The amendments are listed and outlined below:
Ontario Regulation 664 (Automobile Insurance)
This regulation has been amended to require that all insurers offer a discount to policyholders for the use of winter tires. The winter tire discount must be made available for contracts issued or renewed on or after January 1, 2016, for all eligible private passenger automobile policies. Insurers are encouraged to implement the discount before January 1, 2016, where feasible.
Insurance companies that do not currently offer a winter tire discount must file an application for approval with FSCO no later than August 28, 2015. Insurers should use the Private Passenger Automobile Filing Guidelines – Simplified for these applications and not off-balance this discount.
Insurers are required to have a process in place to notify their policyholders of this new discount.
For inquiries regarding the filing process for this discount, contact your Rate Analyst in the Automobile Insurance Services Branch at FSCO.
Ontario Regulation 461/96 (Court Proceedings For Automobile Accidents That Occur On Or After November 1, 1996)
This regulation has been amended to ensure that the deductible amounts for damages for non-pecuniary loss (pain and suffering) reflect the effects of inflation since 2003.
The regulation amendments include the following:
The $30,000 deductible amount prescribed in the case of damages for non-pecuniary loss is adjusted to $36,540 from August 1, 2015 until December 31, 2015. On January 1, 2016 and every subsequent year, this amount will be revised by adjusting the amount by the indexation percentage published under Insurance Act subsection 268.1 (1) for that year.
- The $15,000 deductible amount prescribed in the case of damages for non-pecuniary loss under clause 61 (2) (e) of the Family Law Act, is adjusted to $18,270 from August 1, 2015 until December 31, 2015. On January 1, 2016 and every subsequent year, this amount will be revised by adjusting the amount by the indexation percentage published under Insurance Act subsection 268.1 (1) for that year.

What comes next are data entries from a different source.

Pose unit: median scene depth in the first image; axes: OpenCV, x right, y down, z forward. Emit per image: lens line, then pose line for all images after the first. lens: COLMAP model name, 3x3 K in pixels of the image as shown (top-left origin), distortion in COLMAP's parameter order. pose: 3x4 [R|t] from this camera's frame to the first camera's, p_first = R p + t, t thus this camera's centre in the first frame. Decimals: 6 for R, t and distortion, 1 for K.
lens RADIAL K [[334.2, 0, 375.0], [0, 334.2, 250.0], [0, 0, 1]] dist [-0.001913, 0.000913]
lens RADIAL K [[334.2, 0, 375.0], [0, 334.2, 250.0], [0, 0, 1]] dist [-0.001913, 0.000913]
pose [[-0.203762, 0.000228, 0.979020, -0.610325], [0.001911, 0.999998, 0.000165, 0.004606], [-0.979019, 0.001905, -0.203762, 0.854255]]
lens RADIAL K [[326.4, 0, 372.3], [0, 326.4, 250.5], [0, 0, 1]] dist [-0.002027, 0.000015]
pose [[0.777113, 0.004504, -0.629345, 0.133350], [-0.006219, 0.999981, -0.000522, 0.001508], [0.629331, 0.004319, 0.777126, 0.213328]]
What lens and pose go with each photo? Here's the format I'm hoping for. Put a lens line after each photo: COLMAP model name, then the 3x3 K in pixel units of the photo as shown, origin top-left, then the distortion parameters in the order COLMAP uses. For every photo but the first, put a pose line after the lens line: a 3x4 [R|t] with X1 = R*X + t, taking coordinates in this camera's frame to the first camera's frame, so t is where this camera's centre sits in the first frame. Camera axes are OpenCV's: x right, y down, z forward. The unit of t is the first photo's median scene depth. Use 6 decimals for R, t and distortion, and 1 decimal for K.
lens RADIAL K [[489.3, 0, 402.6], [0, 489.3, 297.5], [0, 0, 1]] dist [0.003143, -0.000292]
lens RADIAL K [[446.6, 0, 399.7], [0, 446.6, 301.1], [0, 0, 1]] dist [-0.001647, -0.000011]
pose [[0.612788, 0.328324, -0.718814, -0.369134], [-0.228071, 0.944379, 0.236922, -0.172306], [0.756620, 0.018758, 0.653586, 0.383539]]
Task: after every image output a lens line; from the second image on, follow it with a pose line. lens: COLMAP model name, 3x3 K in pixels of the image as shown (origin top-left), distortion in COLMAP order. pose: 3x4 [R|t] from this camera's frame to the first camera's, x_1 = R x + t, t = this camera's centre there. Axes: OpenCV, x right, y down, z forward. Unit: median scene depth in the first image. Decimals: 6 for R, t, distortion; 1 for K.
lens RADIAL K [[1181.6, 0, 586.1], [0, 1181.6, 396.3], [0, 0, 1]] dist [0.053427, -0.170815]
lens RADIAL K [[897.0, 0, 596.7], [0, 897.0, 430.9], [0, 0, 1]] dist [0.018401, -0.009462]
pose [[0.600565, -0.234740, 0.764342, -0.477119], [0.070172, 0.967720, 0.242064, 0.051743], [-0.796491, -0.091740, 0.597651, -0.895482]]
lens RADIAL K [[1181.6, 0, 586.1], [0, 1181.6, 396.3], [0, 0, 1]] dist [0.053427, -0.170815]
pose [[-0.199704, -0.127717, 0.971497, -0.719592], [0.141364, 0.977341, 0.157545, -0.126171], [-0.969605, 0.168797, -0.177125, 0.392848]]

The existing endorsement [Added Coverage To Offset Tort Deductibles (OPCF 48)] to reduce the tort deductible amounts will remain unchanged.
Insurance Act, R.S.O. 1990, c. I.8
The Insurance Act is amended to adjust the monetary thresholds beyond which the tort deductible does not apply to reflect inflation since 2003, and link the monetary thresholds to future changes in inflation.
The legislative amendments include the following:
The monetary threshold beyond which the new deductible amount of $36,540 does not apply is adjusted from $100,000 to $121,799, in the case of damages for non-pecuniary loss from August 1, 2015 until December 31, 2015. On January 1, 2016 and every subsequent year, this new threshold amount will be revised by adjusting the amount by the indexation percentage published under subsection 268.1 (1) for that year.
- The monetary threshold beyond which the new deductible amount of $18,270 does not apply is adjusted from $50,000 to $60,899, in the case of damages for non-pecuniary loss under clause 61 (2) (e) of the Family Law Act from August 1, 2015 until December 31, 2015. On January 1, 2016 and every subsequent year, this new threshold amount will be revised by adjusting the amount by the indexation percentage published under subsection 268.1 (1) for that year.
- The Insurance Act has been amended in subsection 267.5 (9) to require that the tort deductible be taken into account when determining a party’s entitlement to costs in an action for damages from bodily injury or death arising directly or indirectly from the use or operation of an automobile.
Please ensure that your claims and underwriting staff, and any other staff who may be affected, are informed of these changes. Also ensure that you make any operational changes needed to implement these reforms by the effective date.
Copies of Regulations and Legislation
The Insurance Act and regulations can be downloaded from the e-laws website at www.e-laws.gov.on.ca . The proclamation order for the legislative amendments to the Insurance Act is expected to be published in a future edition of The Ontario Gazette.